Ecological Risk Assessment

What plants and animals were considered?

A number of different animals were included, such as small animals like mice that spend all their time on the site and larger animals like a lynx or fox that could move across the Giant Mine. Very large animals such as moose, caribou, and bear were not studied as the Giant Mine is only a small part of the area they use, and studies done before found that they were not at risk. Plants that grow on the site were also studied. Fish, water plants, insects, and small animals (muskrat, mink) that are present in Baker Creek were studied (Figure 11).

Figure 11: Examples from the ERA of who is exposed
Description of Figure 11: Examples from the ERA of who is exposed

Figure 11 shows image examples from the Ecological Risk Assessment of what might be exposed to contaminants. Images include small fish, beavers, songbirds, waterfowl, water, berries, rabbits, fox, ptarmigan, and lichen.

What are the results of the ERA?

There are high levels of arsenic in the sediments of Yellowknife Bay close to the Giant Mine and these are expected to go down slowly over time.
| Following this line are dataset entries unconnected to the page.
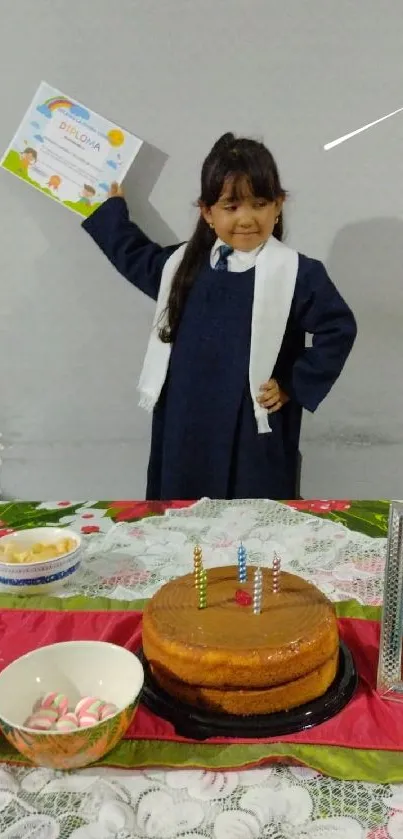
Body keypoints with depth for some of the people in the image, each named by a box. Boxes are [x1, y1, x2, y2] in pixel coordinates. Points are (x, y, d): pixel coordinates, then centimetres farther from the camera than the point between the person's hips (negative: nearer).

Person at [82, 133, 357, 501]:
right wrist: (109, 206, 32)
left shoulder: (297, 273, -9)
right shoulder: (185, 264, 7)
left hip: (256, 434, -4)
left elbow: (339, 329, -6)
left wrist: (294, 386, -6)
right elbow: (134, 255, 26)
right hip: (185, 431, 5)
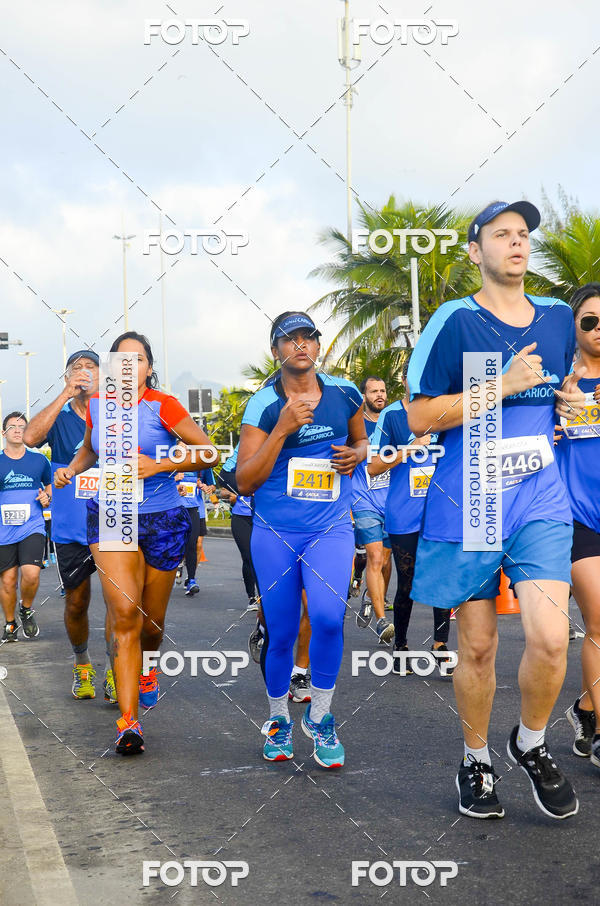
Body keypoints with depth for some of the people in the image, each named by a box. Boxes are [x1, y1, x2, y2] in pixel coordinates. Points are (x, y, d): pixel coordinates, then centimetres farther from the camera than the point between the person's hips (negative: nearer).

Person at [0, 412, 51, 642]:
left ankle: (26, 609, 11)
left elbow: (51, 485, 21)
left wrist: (47, 498, 0)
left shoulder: (39, 460, 7)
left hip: (32, 527, 0)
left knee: (31, 574, -18)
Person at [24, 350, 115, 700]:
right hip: (71, 528, 1)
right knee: (77, 603, 10)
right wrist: (66, 395, -22)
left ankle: (113, 671, -1)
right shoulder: (59, 419, 2)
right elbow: (31, 436, -19)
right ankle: (82, 664, 32)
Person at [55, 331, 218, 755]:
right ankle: (129, 721, -15)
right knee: (124, 613, -15)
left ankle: (147, 668, 49)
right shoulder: (97, 406, 4)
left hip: (162, 520, -1)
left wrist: (159, 465, -19)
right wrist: (72, 469, 5)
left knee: (152, 619, 12)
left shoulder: (163, 406, -9)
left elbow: (209, 452, -9)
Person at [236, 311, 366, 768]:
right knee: (281, 633, 5)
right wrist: (283, 428, -18)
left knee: (328, 616, -21)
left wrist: (356, 454, -2)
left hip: (330, 529, 0)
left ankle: (320, 716, 0)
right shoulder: (263, 405, -3)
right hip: (275, 532, 0)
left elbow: (360, 441, 22)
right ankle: (278, 720, 30)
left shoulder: (344, 393, 3)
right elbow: (245, 481, -9)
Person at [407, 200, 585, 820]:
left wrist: (570, 403, 4)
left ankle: (531, 744, 16)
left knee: (550, 638, -13)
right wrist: (502, 386, -15)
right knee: (477, 645, 6)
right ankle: (476, 762, 29)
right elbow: (419, 418, -9)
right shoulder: (454, 321, -5)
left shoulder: (557, 318, 11)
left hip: (541, 501, 3)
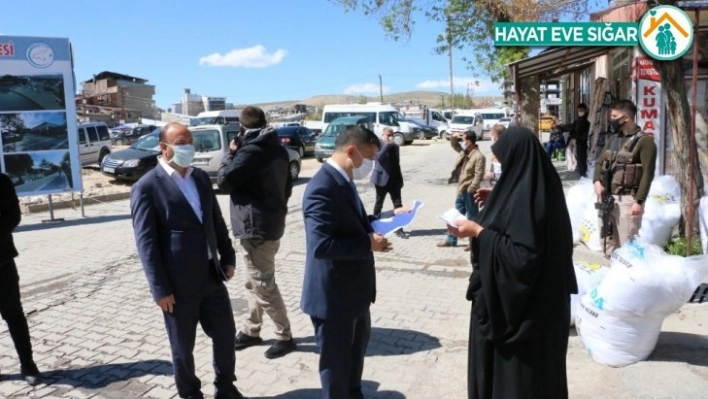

Right now there are some effects on fish and insects that live in the sediments in Baker Creek but things will get better once the clean up in the creek is done. Moving the treatment plant pipe to the mouth of Baker Creek will change the flow in Baker Creek and it may be dry during the summer months.

After the clean up things will get better on the Giant Mine but small animals may still have some effects.